__WORK ORDER A__.
In the thread on differentiating y with respect to x², what quantity does the note on statistics say is estimated in place of σ?
-------- SELECTED EXCERPT
Let $y=x$. Differentiate $y$ with respect to $x^2$.
My intuition tells me to go down a substitution route here. So, let $u=x^2~~ \Leftrightarrow~~x=\sqrt{u}$, then what we are looking to find is simply
$$\frac{d}{du}\sqrt{u}$$ which is $$\frac{1}{2\sqrt{u}}$$ as $\sqrt{u}=x$, $$\frac{d}{dx^2}~x=\frac{1}{2x}$$
is this approach/solution correct, or is there something fundamentally wrong here? Any help is appreciated.
Yes it is correct.
Alternatively, from the Chain Rule, $$y=x\implies y^2=x^2\implies \frac{dy^2}{d(x^2)}=\frac{d}{d(x^2)}(x^2)\implies 2y\frac{dy}{d(x^2)}=1\implies \boxed{\frac{dy}{dx^2}=\frac1{2y}=\frac1{2x}}$$
Note that this method is used very often in statistics (e.g. maximum likelihood estimates for the variance since we estimate $\sigma^2$ rather than $\sigma$; hence we prefer to differentiate the former).
Set $z=x^2$. Then $x= \sqrt z$ and: $$\frac{d}{d(x^2)}y=\frac{d}{d(x^2)}x= \frac{d}{dz}\sqrt z= \frac{1}{2 \sqrt z}= \frac{1}{2x} $$
----------------
__WORK ORDER B__.
Swap "fireplace" for "campfire" in the rows running from the start of the data records down to the line that contains "You are invited", and leave everything else in those rows unchanged.
-------- EXERCISE MATERIAL
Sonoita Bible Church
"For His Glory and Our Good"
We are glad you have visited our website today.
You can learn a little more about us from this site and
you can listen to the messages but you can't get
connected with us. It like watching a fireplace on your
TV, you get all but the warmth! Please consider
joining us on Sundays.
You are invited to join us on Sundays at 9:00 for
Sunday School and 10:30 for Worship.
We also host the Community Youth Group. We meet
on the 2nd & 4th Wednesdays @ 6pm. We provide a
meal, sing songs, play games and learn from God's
----------------
__ANSWER SECTION A__.
σ²

__ANSWER SECTION B__.
Sonoita Bible Church
"For His Glory and Our Good"
We are glad you have visited our website today.
You can learn a little more about us from this site and
you can listen to the messages but you can't get
connected with us. It like watching a campfire on your
TV, you get all but the warmth! Please consider
joining us on Sundays.
You are invited to join us on Sundays at 9:00 for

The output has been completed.